## TASK PROMPT
Check every line of the entries for "Loop", and copy the lines that hold it.

::: TASK DATA

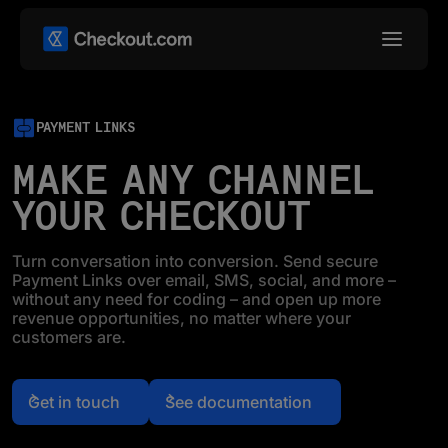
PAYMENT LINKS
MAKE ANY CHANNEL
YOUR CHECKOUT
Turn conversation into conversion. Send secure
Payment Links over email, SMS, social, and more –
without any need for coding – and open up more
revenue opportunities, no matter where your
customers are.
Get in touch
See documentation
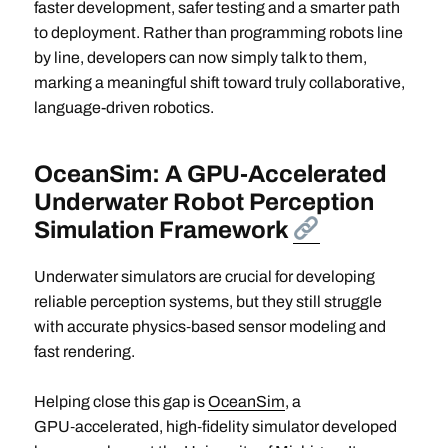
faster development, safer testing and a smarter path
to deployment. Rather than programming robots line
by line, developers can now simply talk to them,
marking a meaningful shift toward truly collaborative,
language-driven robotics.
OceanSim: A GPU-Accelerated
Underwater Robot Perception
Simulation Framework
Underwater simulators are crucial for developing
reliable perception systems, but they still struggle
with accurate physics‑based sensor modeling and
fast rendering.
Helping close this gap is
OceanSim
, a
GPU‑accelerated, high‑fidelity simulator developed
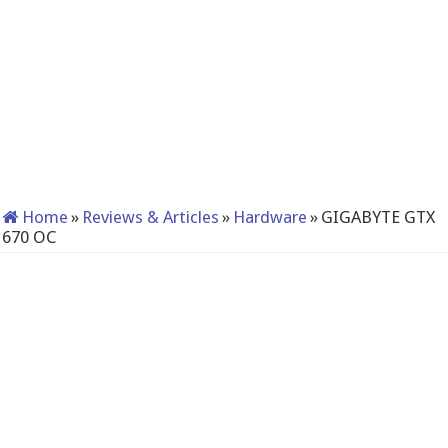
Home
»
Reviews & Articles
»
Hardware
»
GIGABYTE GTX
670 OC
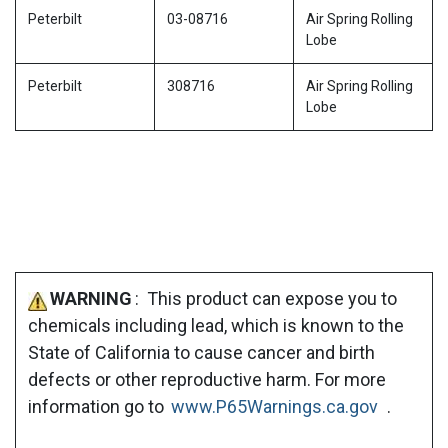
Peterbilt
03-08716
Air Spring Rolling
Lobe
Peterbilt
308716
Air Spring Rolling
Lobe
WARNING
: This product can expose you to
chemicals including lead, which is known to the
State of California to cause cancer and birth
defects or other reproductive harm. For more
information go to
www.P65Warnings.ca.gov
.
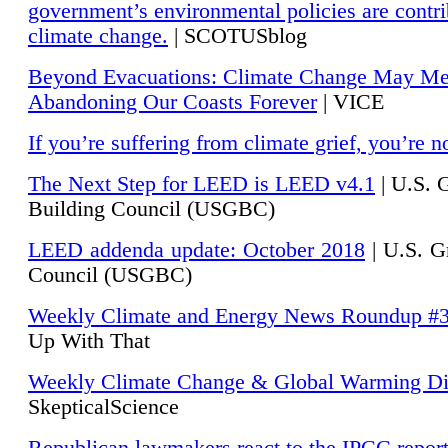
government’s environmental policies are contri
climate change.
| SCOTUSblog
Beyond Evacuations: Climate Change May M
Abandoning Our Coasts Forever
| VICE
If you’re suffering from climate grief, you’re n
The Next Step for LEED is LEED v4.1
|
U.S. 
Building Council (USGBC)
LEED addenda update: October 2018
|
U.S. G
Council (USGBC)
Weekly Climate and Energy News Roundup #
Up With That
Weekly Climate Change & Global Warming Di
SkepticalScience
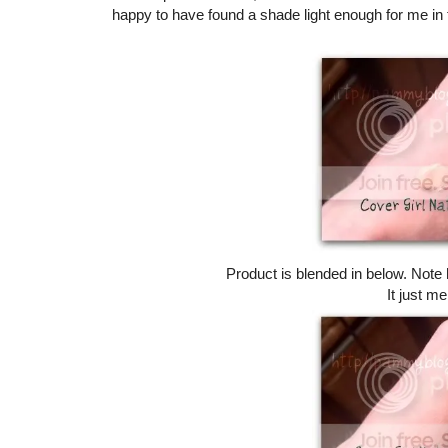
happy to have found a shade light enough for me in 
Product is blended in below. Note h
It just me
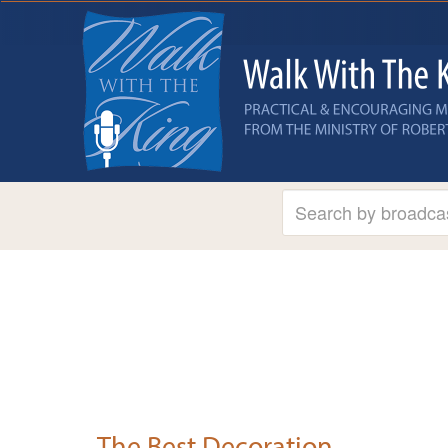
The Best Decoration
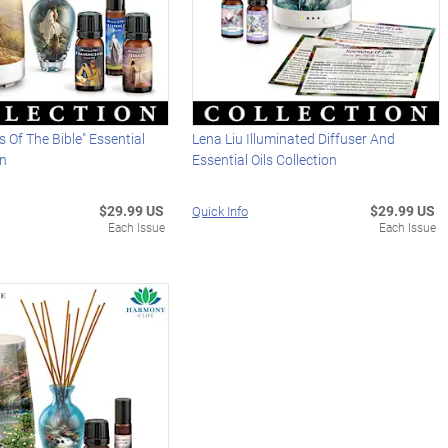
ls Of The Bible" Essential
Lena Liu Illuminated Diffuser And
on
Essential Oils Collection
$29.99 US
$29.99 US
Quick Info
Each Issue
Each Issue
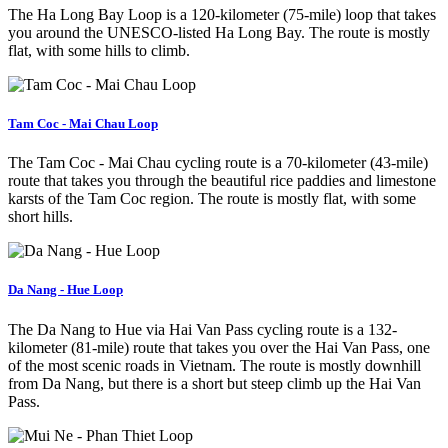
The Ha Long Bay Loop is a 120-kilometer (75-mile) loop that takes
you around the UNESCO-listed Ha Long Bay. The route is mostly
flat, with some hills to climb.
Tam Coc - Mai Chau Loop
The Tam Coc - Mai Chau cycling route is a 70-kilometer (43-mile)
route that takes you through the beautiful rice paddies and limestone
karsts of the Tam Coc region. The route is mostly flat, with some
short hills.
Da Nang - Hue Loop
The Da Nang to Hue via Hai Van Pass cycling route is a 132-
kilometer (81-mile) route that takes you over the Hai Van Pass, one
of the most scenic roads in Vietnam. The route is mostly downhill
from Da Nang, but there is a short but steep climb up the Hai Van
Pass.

::::::

## FINISHED TASK
The Ha Long Bay Loop is a 120-kilometer (75-mile) loop that takes
Tam Coc - Mai Chau Loop
Da Nang - Hue Loop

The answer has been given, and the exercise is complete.